=== TO DO ===
When the line containing "fruit basket: present" appears in the entries below, begin printing there and stop after the line containing "thermos bottle: present"; print each of those lines exactly and no other line.

=== PROVIDED DATA ===
-------------------------

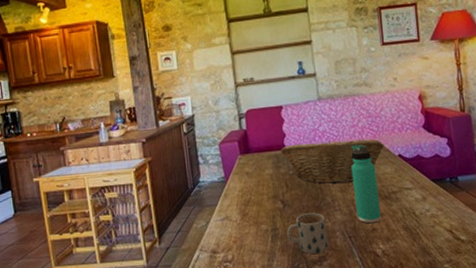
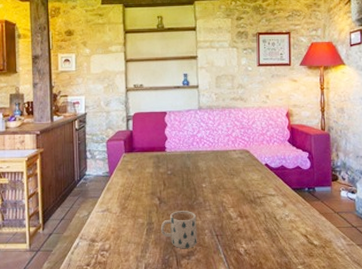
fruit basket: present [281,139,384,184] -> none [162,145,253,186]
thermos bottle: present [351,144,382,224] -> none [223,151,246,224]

-------------------------

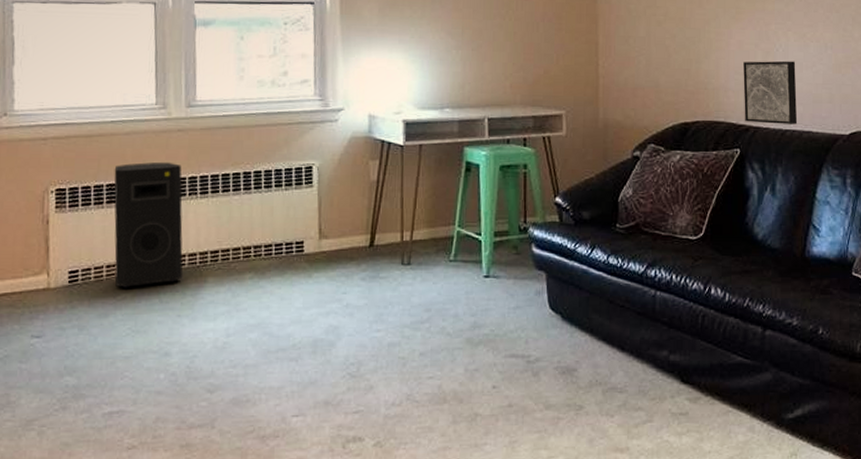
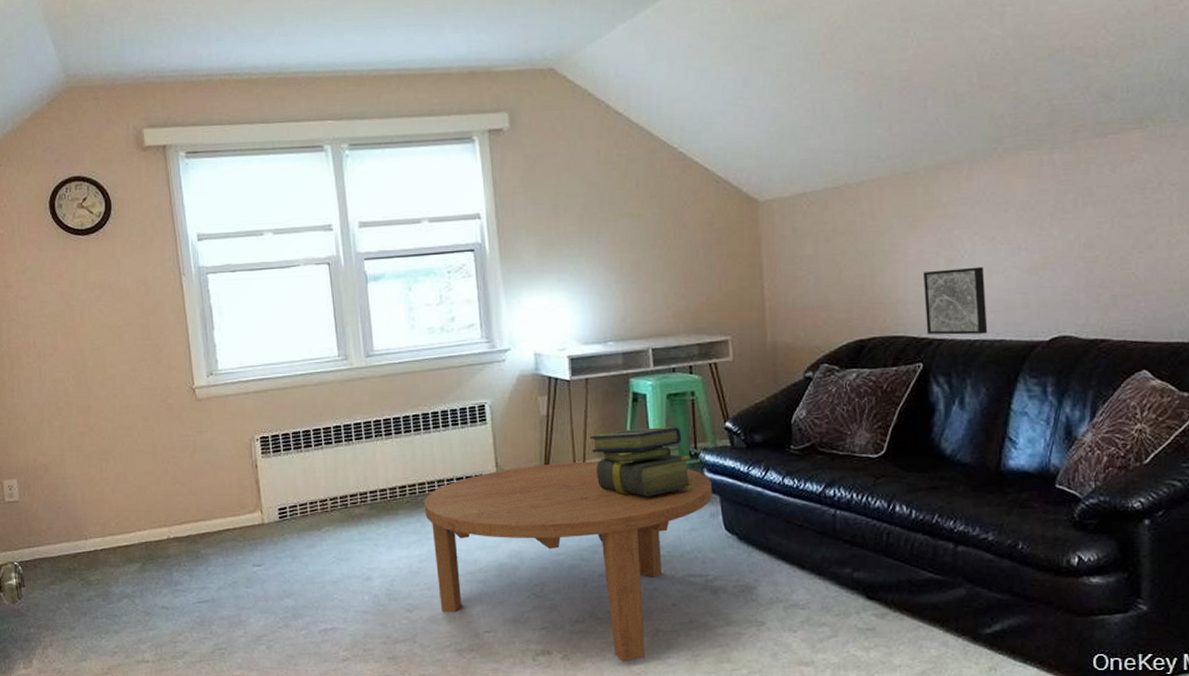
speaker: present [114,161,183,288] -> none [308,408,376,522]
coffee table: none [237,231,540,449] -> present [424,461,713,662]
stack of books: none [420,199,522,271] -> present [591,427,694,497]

-------------------------

=== RESULT OF THE TASK ===
fruit basket: present [281,139,384,184] -> none [162,145,253,186]
thermos bottle: present [351,144,382,224] -> none [223,151,246,224]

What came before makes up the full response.